Jocelyn M. Murphy, et al. v. Securities and Exchange Commission
AdministrativeLaw Punishment Securities
Whether the courts below exceeded the statutory penalty caps established by Congress 'for each violation' of the securities laws, depriving Petitioners of fair notice of the potential consequences of their business conduct
QUESTIONS PRESENTED The Securities Exchange Act of 1934 empowers Respondent Securities and Exchange Commission (‘SEC”) to seek, and district courts to impose, putatively “civil” penalties against securities law violators. As relevant here, the Act caps those penalties at specific dollar amounts “for each violation,” but does not define what “each violation” means. Given this void, SEC and courts have adopted a variety of conflicting methodologies for counting the number of violations in any given case, resulting in penalties that vastly exceed the ostensible statutory caps set by Congress. The district court here used two different methodologies in assessing penalties against the three Petitioners (which were inconsistent with the methodologies the court used in assessing penalties against settling co-defendants). For two Petitioners, the court multiplied the statutory cap by the number of months they were unregistered with SEC as securities brokers, resulting in total penalties more than 40 and 30 times higher, respectively, than the statutory cap. For the third Petitioner, the court imposed no penalty for failing to register as a broker but multiplied the statutory cap for a separate fraudbased violation by the number of times she allegedly submitted misleading information to certain SECregistered brokers, resulting in total penalties more than 17 times the statutory cap for fraud-based violations.

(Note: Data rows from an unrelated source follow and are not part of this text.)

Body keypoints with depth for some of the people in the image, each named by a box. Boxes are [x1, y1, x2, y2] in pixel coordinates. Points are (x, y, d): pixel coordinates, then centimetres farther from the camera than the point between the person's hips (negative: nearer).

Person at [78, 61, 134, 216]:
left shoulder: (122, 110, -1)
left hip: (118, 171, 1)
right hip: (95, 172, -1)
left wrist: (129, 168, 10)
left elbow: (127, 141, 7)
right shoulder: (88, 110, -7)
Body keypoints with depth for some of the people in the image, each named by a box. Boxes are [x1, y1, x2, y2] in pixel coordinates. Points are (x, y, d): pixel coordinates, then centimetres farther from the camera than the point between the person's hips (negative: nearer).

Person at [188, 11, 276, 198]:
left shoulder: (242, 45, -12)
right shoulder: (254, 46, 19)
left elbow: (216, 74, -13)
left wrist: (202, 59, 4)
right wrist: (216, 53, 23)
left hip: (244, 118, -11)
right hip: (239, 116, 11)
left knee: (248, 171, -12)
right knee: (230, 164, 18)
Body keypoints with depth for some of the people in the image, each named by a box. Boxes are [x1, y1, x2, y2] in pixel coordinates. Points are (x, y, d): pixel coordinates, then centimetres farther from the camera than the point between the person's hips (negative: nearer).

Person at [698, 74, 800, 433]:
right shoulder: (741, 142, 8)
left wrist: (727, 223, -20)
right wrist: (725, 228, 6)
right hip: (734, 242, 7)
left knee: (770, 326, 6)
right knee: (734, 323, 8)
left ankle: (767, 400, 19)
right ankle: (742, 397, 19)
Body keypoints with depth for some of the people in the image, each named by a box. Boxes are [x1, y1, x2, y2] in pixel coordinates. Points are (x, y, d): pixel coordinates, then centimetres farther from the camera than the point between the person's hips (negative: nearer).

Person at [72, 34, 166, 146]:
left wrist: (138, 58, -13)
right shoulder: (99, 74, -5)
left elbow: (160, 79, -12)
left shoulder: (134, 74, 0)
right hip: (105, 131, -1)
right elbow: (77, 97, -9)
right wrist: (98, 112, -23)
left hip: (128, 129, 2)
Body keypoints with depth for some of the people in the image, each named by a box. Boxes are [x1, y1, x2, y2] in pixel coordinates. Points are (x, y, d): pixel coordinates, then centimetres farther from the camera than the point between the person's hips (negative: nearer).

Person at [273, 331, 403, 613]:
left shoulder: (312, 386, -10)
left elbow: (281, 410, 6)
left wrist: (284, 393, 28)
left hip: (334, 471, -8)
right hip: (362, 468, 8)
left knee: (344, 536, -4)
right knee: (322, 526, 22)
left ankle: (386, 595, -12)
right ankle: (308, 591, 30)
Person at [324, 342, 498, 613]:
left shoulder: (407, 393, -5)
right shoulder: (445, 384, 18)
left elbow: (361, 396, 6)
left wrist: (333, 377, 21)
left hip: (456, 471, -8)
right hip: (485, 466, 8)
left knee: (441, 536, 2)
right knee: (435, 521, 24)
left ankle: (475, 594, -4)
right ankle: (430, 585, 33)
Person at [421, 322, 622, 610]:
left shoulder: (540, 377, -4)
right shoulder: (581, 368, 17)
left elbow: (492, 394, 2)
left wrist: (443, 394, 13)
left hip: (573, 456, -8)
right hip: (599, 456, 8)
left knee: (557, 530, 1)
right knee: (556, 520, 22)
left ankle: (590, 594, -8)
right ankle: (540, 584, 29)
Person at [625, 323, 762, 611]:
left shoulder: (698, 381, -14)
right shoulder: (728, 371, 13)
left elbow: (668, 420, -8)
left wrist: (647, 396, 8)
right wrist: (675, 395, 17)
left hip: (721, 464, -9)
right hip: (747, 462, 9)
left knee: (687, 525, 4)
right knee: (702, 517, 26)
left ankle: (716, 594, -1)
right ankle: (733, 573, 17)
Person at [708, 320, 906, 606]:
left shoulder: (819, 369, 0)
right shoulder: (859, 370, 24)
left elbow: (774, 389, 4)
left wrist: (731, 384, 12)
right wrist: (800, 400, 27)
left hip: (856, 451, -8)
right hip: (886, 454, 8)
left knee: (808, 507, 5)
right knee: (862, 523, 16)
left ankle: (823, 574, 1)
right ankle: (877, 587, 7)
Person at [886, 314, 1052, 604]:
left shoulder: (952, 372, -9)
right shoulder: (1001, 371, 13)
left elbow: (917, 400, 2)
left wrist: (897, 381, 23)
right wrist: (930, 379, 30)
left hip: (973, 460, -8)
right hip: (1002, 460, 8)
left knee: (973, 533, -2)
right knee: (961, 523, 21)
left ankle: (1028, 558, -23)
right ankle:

The Ninth Circuit affirmed in all respects. ii The questions presented are: 1. Whether the courts below exceeded the statutory penalty caps established by Congress “for each violation” of the securities laws, depriving Petitioners of fair notice of the potential consequences of their business conduct; 2. Whether the courts below, in conflict with other circuits, adopted an overly expansive test to determine who must register with SEC as a securities broker; and 3. Whether the district court deprived Petitioners of their Seventh Amendment jury trial rights by deciding disputed facts against them.